Adam Schultz, a chemsex activist from London, said that support services need to focus on each person’s specific issues. “It’s never about sex and it’s never about the chems: it’s about the person who is trying to escape,” he said.


PrEP is changing the way gay and bi men have sex

The HIV prevention medication PrEP is leading to significant changes in gay and bisexual men’s sexuality, two new studies show. These changes go beyond the simple fact of having a new and effective way of avoiding HIV infection.

Firstly, PrEP users tend to be less anxious during sex. Ever since the beginning of the HIV epidemic in the 1980s, fear of HIV has led many gay and bisexual men to be worried during sex, often getting in the way of pleasure, intimacy and satisfaction. Some men feel this even in situations where HIV transmission is not possible – like sex without a condom with an HIV-positive partner who has an undetectable viral load.

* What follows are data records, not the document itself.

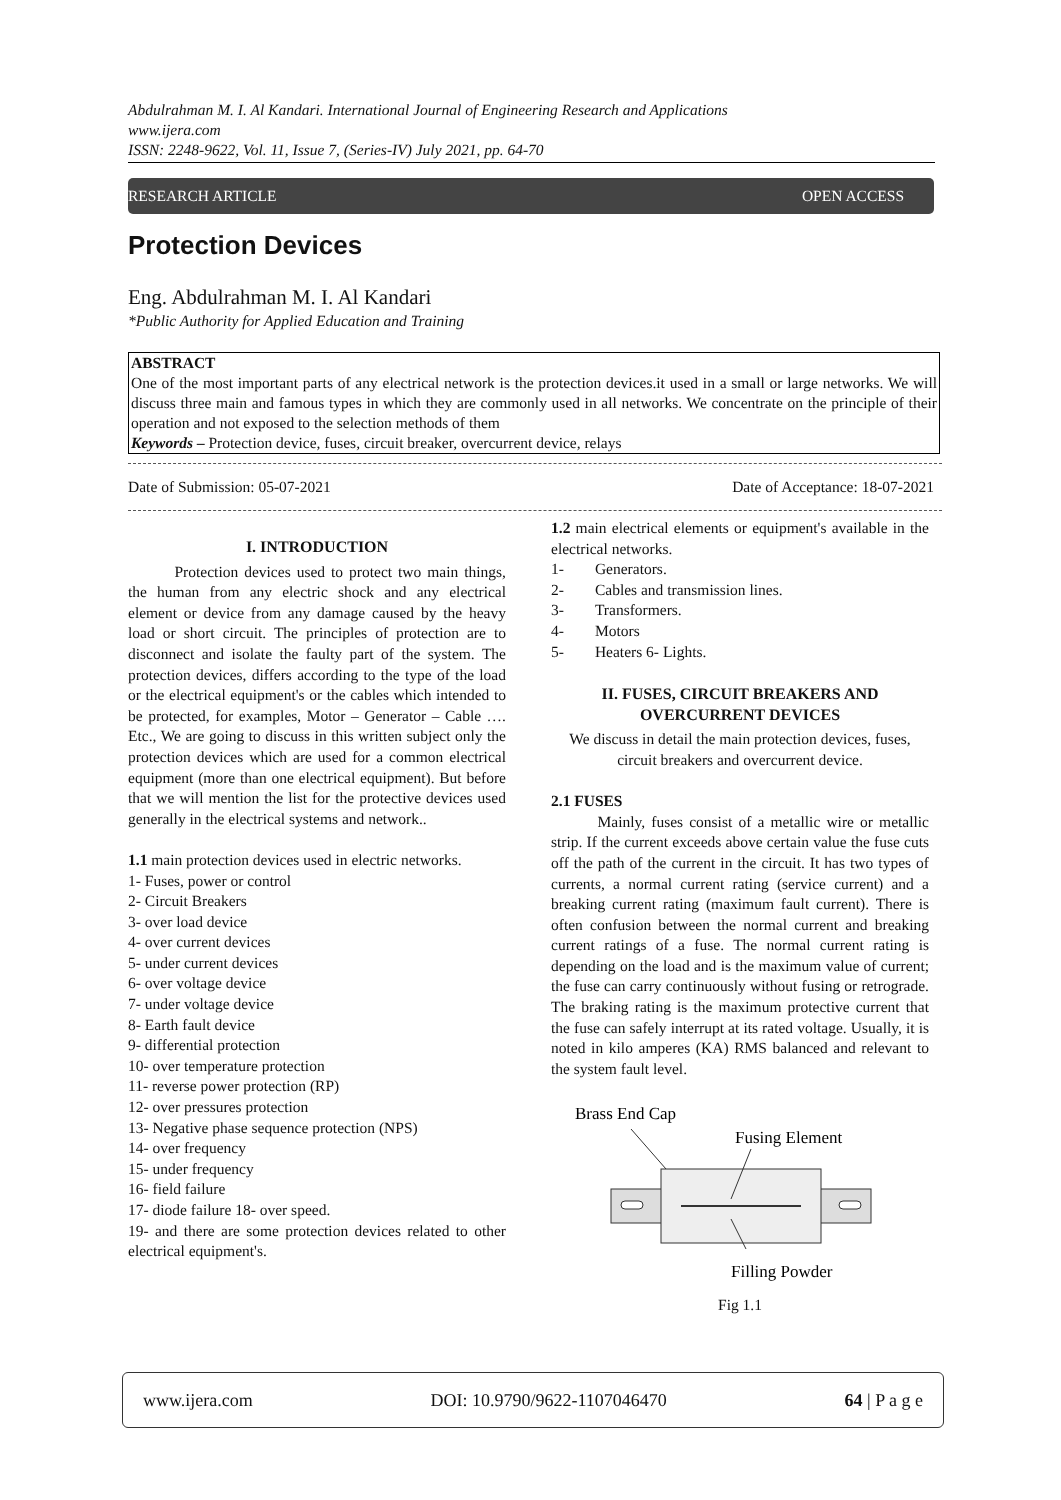Abdulrahman M. I. Al Kandari. International Journal of Engineering Research and Applications
www.ijera.com
ISSN: 2248-9622, Vol. 11, Issue 7, (Series-IV) July 2021, pp. 64-70
RESEARCH ARTICLE OPEN ACCESS
Protection Devices
Eng. Abdulrahman M. I. Al Kandari
*Public Authority for Applied Education and Training
ABSTRACT
One of the most important parts of any electrical network is the protection devices.it used in a small or large networks. We will discuss three main and famous types in which they are commonly used in all networks. We concentrate on the principle of their operation and not exposed to the selection methods of them
Keywords – Protection device, fuses, circuit breaker, overcurrent device, relays
Date of Submission: 05-07-2021 Date of Acceptance: 18-07-2021
I. INTRODUCTION
   Protection devices used to protect two main things, the human from any electric shock and any electrical element or device from any damage caused by the heavy load or short circuit. The principles of protection are to disconnect and isolate the faulty part of the system. The protection devices, differs according to the type of the load or the electrical equipment's or the cables which intended to be protected, for examples, Motor – Generator – Cable …. Etc., We are going to discuss in this written subject only the protection devices which are used for a common electrical equipment (more than one electrical equipment). But before that we will mention the list for the protective devices used generally in the electrical systems and network..
1.1 main protection devices used in electric networks.
1- Fuses, power or control
2- Circuit Breakers
3- over load device
4- over current devices
5- under current devices
6- over voltage device
7- under voltage device
8- Earth fault device
9- differential protection
10- over temperature protection
11- reverse power protection (RP)
12- over pressures protection
13- Negative phase sequence protection (NPS)
14- over frequency
15- under frequency
16- field failure
17- diode failure 18- over speed.
19- and there are some protection devices related to other electrical equipment's.
1.2 main electrical elements or equipment's available in the electrical networks.
1-  Generators.
2-  Cables and transmission lines.
3-  Transformers.
4-  Motors
5-  Heaters 6- Lights.
II. FUSES, CIRCUIT BREAKERS AND OVERCURRENT DEVICES
We discuss in detail the main protection devices, fuses, circuit breakers and overcurrent device.
2.1 FUSES
   Mainly, fuses consist of a metallic wire or metallic strip. If the current exceeds above certain value the fuse cuts off the path of the current in the circuit. It has two types of currents, a normal current rating (service current) and a breaking current rating (maximum fault current). There is often confusion between the normal current and breaking current ratings of a fuse. The normal current rating is depending on the load and is the maximum value of current; the fuse can carry continuously without fusing or retrograde. The braking rating is the maximum protective current that the fuse can safely interrupt at its rated voltage. Usually, it is noted in kilo amperes (KA) RMS balanced and relevant to the system fault level.
Brass End Cap
Fusing Element
Filling Powder
Fig 1.1
www.ijera.com DOI: 10.9790/9622-1107046470 64 | P a g e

Phillip Keen of the University of New South Wales ran a large survey of gay and bisexual men living in Australia. They were asked whether they agreed or disagreed with statements like “When I’m having sex HIV tends to come to mind” or “After having sex I sometimes get concerned that I might have done something risky”.

He found that, on average, men who were using PrEP were less anxious than men who did not take PrEP. This fits with other studies which have interviewed PrEP users. Many have said that PrEP allows them to relax and enjoy the sex they want to have. For some, it takes feelings of guilt or shame out of sexual situations.

The second study is about how often HIV-negative men have HIV-positive men as sexual partners. Over the years, lots of studies have shown that men who don’t have HIV tend to choose partners who are also HIV negative. At the same time, men living with HIV have more partners who are also HIV positive than would be expected if everyone ignored HIV status when pairing up.

Men have often done this out of concern about the spread of HIV. It can work for HIV-positive men – they can be sure they aren’t putting anyone else at risk of HIV, regardless of viral load or condoms.

But for men who don’t have HIV, choosing other partners who they think are also HIV negative is not a good way to stay safe. It’s just not that reliable. HIV-negative men’s status is only certain up to the last time they took an HIV test. The man you are hooking up with may honestly believe that he doesn’t have HIV, but the situation could have changed since he last tested.

While many men living with HIV have experienced rejection or had unkind reactions from HIV-negative men, it may be that PrEP – as well as increased understanding that ‘undetectable = untransmittable’ – is breaking down the divide between positive and negative men.

A Canadian study has found that HIV-negative men who used PrEP were nearly twice as likely to have HIV-positive partners as other negative men. Among PrEP users, 17% of their partners had HIV, compared to 9% of the partners of non-PrEP users.

The survey also found that men using PrEP were more likely to have sex with other PrEP users than you’d expect by chance alone. The researchers call this ‘PrEP matching’.